Background Intravenous Immunoglobulins (IVIg) represent a relevant treatment option in various immune-mediated disorders such as idiopathic inflammatory muscle diseases (IIMD), immune-mediated chronic neuropathies (IMCN), hematologic autoimmune diseases, Still disease, Felty syndrome, systemic lupus erythematosus, vasculitis, some organ-specific autoimmune disease, and atopic diseases. The IVIg treatment is expensive and need of hospital-based assistance for administration; the recent avaibility of home-therapy with subcutaneous immunoglobulins (SCIg) may significantly reduce costs and improve the patient's quality of life.
Objectives The primary objective was to perform an analysis of costs of SCIg administration in patients affected by IIMD or IMCN compared to that of previous IVIg treatments.
Methods We prospectively evaluated 6 consecutive patients (3 males and 3 females, mean age 65,3 years, range 63 - 77), 2 affected by IIMD in the context of polymiositis and 4 by IMCN, 3 in the context of vasculitis and 1 in the context of undifferentiated connective tissue disease.
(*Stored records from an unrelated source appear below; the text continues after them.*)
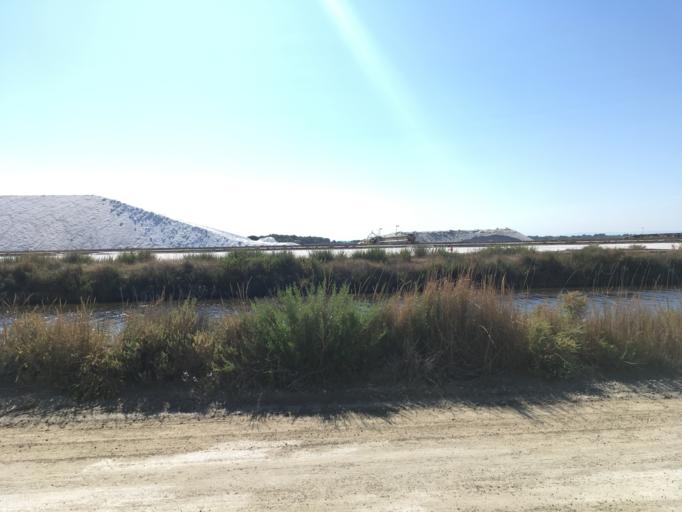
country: FR
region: Languedoc-Roussillon
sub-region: Departement du Gard
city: Aigues-Mortes
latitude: 43.5495
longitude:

All patients were previously treated with IVIg at the dosage of 2g/Kg monthly, (mean monthly dosage 143 g, range 98 – 160, average patient weight 71,5 kg, range 49 - 80), with good clinical and humoral response. After a mean therapy duration of 49.8 months (range 12 – 125) all patients were shifted to SCIg at the dosage of 10 g twice a week (80 g monthly). Each patient was followed-up by humoral and clinical evaluation, including Medical Research Council (MRC) score to quantify muscle strength and INCAT Sensory Score to evaluate sensory symptoms. The costs of the two therapeutic strategies were also compared, excluding indirect costs (absences from work and productivity losses, transport and parking, health care sector costs).
Results In 5/6 patients, we observed the maintenance of clinical and humoral status after a mean follow-up of 21 months (range 4 - 51), in particular we observed a stability in MRC score in patients presenting loss of strenght and INCAT score in patients presenting sensory symptoms. Furthermore, the treatment with SCIg was well-accepted and preferred to IVIg by all patients. In one patient SCIg were discontinued after 2 weeks, because of the appearance of a haemorrhagic lesions nearby the injection site (in the same patient IVIg have been stopped because of a hypertensive crisis during the infusion). Direct cost associated to IVIg amount to 252€ for 5 g of immunoglobulins (7,056€ monthly, considering a protocol of 2 g/kg/monthly and a patient-weight of 70kg), while direct costs associated to SCIg (20g weekly) amount to 6,400€/monthly, with a saving of 656€/monthly and 7,872€/yearly. In our case-series the annual saving was 9,686.40€/patient (from 86,486.40€ to 76,800€, for IVIg and SCIg, respectively).
Conclusions Our experience suggests that the shift to SCIg from IVIg in patients affected by IIMD and IMCN is feasible, cost-effective, safe and well-accepted by patients. Further studies are needed to evaluate the effectiveness of SCIg in first-line therapy of these diseases.